In 2016, previously rumoured tensions between the PRC President and CCP Chairman Xi Jinping 习近平 and Premier Li Keqiang 李克强 burst into the open. This marks perhaps one of the most serious rifts at the top of the Chinese Party-state since Deng Xiaoping 邓小平 replaced Zhao Ziyang 赵紫阳 with Jiang Zemin 江泽民 and a cabal of Party elders during the Tiananmen crisis of 1989.
The two leaders have history. Both were mooted as candidates to succeed Hu Jintao 胡锦涛 in the run up to his 2012 retirement. A US diplomatic cable released by Wikileaks recounts a 2007 conversation between Xi — then in charge of Zhejiang province — and then-US ambassador Clark T. Randt, in which Xi goes out of his way to cast his province’s situation in a positive light compared with Henan Province, where Li had only recently been governor. After Xi ascended to the posts of President and CCP Chairman, he quickly consolidated his hold over economic policy — an area that had been the domain of the premier under both Wen Jiabao温 家宝 and Zhu Rongji 朱镕基.
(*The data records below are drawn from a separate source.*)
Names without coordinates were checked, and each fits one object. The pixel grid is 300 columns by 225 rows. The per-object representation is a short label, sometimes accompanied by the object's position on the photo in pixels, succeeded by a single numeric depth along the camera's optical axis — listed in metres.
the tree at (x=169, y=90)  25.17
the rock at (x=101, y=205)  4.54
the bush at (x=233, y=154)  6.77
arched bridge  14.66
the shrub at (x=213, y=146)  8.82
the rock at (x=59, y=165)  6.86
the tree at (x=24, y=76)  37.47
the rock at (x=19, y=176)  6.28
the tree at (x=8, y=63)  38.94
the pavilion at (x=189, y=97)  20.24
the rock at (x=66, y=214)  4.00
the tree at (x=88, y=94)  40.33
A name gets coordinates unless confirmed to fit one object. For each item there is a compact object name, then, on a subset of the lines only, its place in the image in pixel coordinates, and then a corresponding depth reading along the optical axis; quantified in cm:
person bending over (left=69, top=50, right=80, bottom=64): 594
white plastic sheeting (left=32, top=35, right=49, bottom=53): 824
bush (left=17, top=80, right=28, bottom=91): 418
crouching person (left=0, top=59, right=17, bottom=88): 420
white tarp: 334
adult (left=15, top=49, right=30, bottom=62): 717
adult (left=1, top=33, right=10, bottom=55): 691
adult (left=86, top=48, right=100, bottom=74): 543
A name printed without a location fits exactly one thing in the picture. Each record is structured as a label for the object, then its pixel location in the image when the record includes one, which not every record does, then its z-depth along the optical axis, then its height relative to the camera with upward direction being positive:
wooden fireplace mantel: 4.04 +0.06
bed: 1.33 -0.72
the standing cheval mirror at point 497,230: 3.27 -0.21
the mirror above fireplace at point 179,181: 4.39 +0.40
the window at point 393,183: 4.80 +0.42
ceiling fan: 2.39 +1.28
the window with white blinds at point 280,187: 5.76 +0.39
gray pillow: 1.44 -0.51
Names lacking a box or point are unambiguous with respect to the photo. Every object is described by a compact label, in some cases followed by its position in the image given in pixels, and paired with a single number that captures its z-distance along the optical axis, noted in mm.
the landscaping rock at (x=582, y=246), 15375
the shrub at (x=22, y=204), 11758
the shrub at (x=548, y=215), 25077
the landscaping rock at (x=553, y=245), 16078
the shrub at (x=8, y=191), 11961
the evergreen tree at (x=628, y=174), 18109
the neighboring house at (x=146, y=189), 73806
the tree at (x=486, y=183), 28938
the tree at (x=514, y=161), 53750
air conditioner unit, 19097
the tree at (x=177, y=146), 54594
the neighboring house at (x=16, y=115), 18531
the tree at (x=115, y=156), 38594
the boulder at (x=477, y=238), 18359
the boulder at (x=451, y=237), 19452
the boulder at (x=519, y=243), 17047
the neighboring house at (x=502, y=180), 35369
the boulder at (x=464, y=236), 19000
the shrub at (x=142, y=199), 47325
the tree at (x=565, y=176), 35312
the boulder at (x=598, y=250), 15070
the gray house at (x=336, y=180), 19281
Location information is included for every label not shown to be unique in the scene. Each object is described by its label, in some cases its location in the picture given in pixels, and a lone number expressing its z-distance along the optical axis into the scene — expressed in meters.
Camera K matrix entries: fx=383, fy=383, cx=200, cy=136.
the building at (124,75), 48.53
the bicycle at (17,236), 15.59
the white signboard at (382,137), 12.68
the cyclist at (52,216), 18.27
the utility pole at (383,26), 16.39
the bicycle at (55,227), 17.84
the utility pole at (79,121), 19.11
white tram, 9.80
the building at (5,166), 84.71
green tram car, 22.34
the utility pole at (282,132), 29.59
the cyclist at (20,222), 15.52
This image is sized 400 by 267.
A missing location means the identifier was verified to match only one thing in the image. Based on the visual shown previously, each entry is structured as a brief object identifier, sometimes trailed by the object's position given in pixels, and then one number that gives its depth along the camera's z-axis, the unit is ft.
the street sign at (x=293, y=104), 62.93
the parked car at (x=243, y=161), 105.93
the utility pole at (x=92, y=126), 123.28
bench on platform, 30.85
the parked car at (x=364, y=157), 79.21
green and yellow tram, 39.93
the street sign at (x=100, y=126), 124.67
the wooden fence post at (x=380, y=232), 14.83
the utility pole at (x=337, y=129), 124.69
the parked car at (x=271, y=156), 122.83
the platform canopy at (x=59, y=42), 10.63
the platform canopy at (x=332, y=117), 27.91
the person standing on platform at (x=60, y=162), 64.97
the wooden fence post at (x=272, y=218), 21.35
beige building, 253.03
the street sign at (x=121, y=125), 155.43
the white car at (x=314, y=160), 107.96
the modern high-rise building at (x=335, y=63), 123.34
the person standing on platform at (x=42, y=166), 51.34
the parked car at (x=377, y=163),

Once in the job, Xi reconfigured high-level power structures to an unprecedented degree. Rumblings that Li and his camp were unhappy with some of the changes popped up sporadically in both Chinese and foreign media before 2016. Then, on 9 May 2016, a front-page People’s Daily essay by an ‘authoritative person’ — widely believed to be top Xi aide Liu He 刘鹤 — directly criticised the credit-heavy economic policies advanced by Li and his team, at length and in detail.
In post-1989 PRC elite politics, in which preserving the appearance of stability and consensus has been paramount, such overt airing of differences would normally constitute an unthinkable breach of protocol. But the Xi–Li feud appeared to escalate over the summer, culminating in Xi’s 3 August public defenestration of the once-powerful Communist Youth League (CYL), which entailed both a halving of its budget and less powerful roles for its cadres and eighty-seven million members.
The CYL was also where Li began his political career in 1982, immediately upon graduation from Peking University. He spent the next sixteen years rising through its ranks, leaving the organisation in 1998 when he took up the post of governor of Henan Province. Former president Hu Jintao, his powerful former aide Ling Jihua 令计划 (who fell victim to a corruption investigation after his son’s death at the wheel of a Ferrari in a weehours crash that also killed two college-age female passengers), and current Vice-President Li Yuanchao 李源潮 also spent large portions of their careers in the CYL. The League’s role in cultivating young cadres has meant that its candidates tend to do disproportionately well in intra-Party elections — an important factor in cadre promotion.
Business as usual would see Li confirmed for an additional five-year term as premier at 2017’s National Party Congress, and serve until his retirement in 2022. But speculation is rife that Li may be the first premier ousted from the role since Deng Xiaoping saw off Hua Guofeng 华国锋 in 1980. A major Party conclave in October indicated that rules around retirement age might be eased at the 2017 Party Congress, thus paving the way for sixty-nine-year-old Wang Qishan 王岐山, a key Xi ally and head of the formidable Central Commission for Discipline Inspection, to step into Li’s role rather than step down into retirement.